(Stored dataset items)
"""
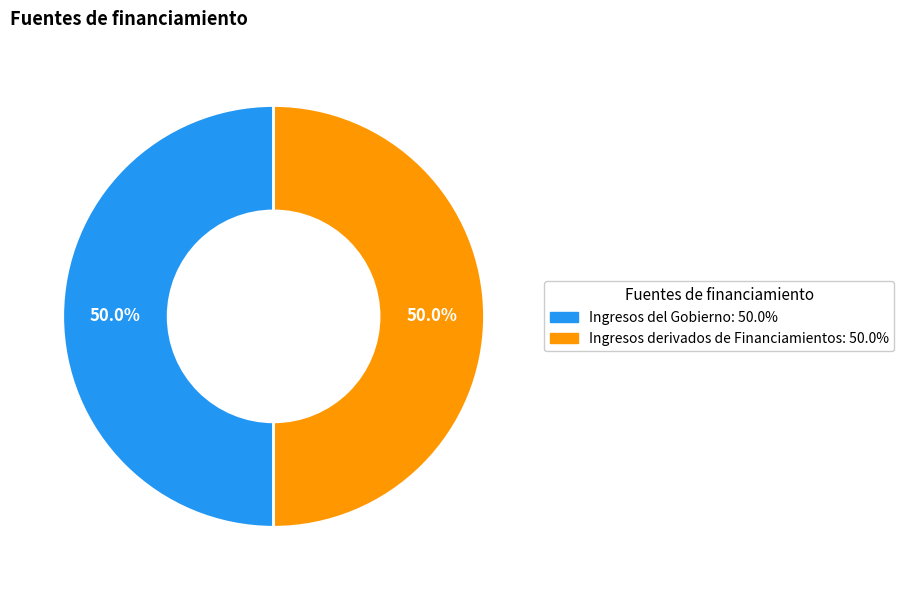

What is the ratio of the value at Ingresos del Gobierno to the value at Ingresos derivados de Financiamientos?

1.0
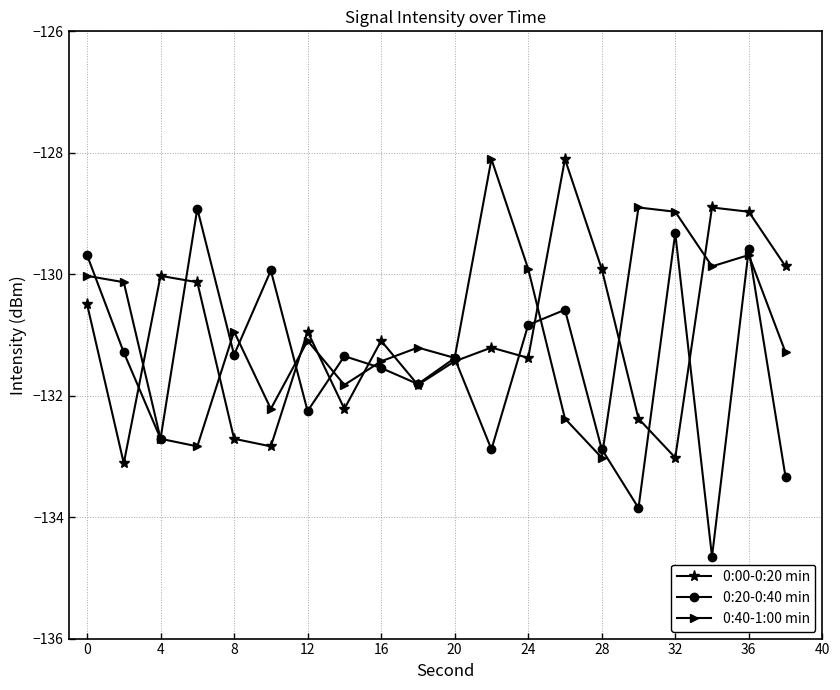

What is the greatest value displayed?

-128.1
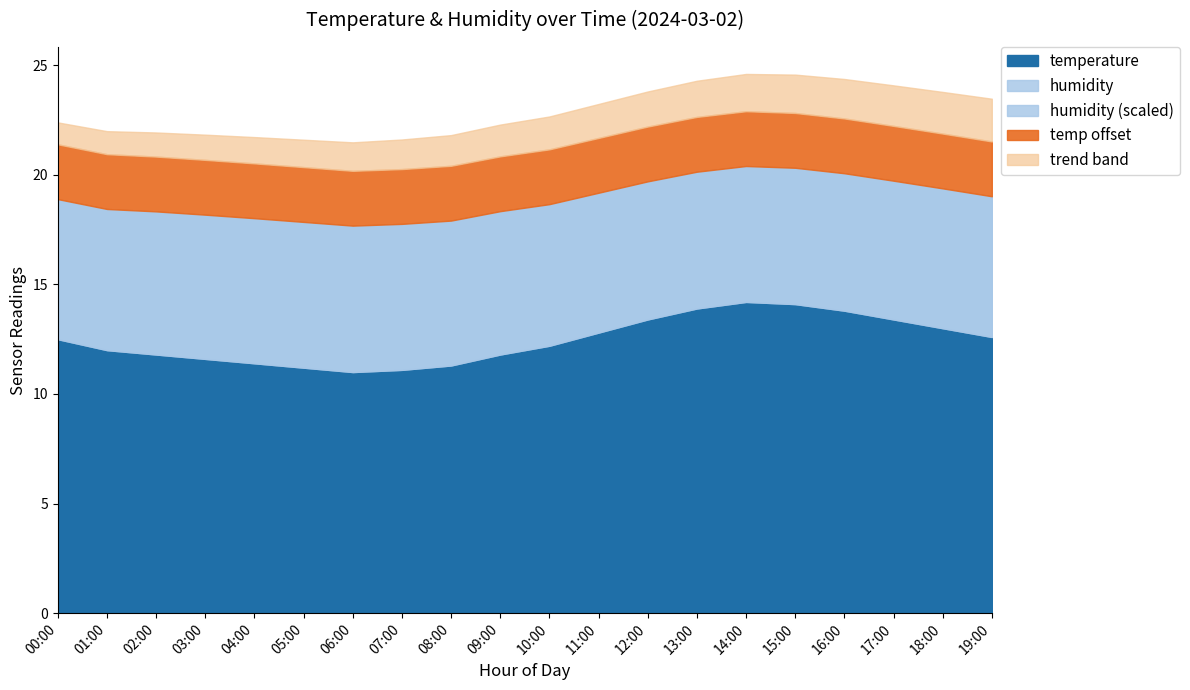

True or false: humidity has a value of 35.6 at 08:00.

False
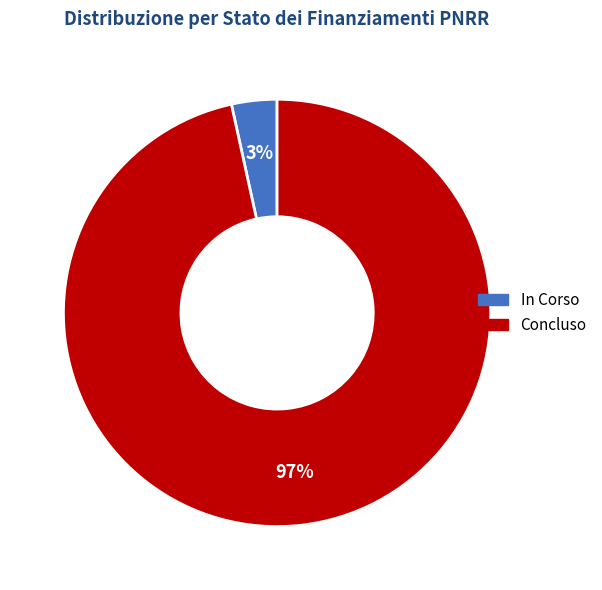

Which has a higher value, In Corso or Concluso?

Concluso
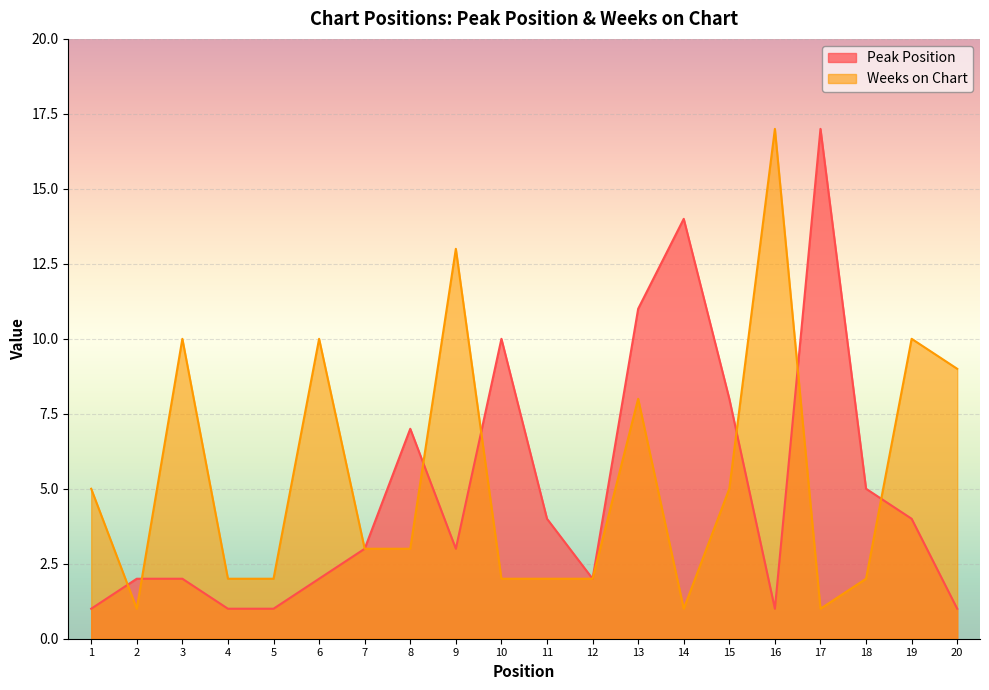

How many times do Peak Position and Weeks on Chart cross each other?

7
"""
Could you reproduce all of the data above word for word, leaving out the pictures?

What is the ratio of the value at Ingresos del Gobierno to the value at Ingresos derivados de Financiamientos?

1.0

What is the greatest value displayed?

-128.1

True or false: humidity has a value of 35.6 at 08:00.

False

Which has a higher value, In Corso or Concluso?

Concluso

How many times do Peak Position and Weeks on Chart cross each other?

7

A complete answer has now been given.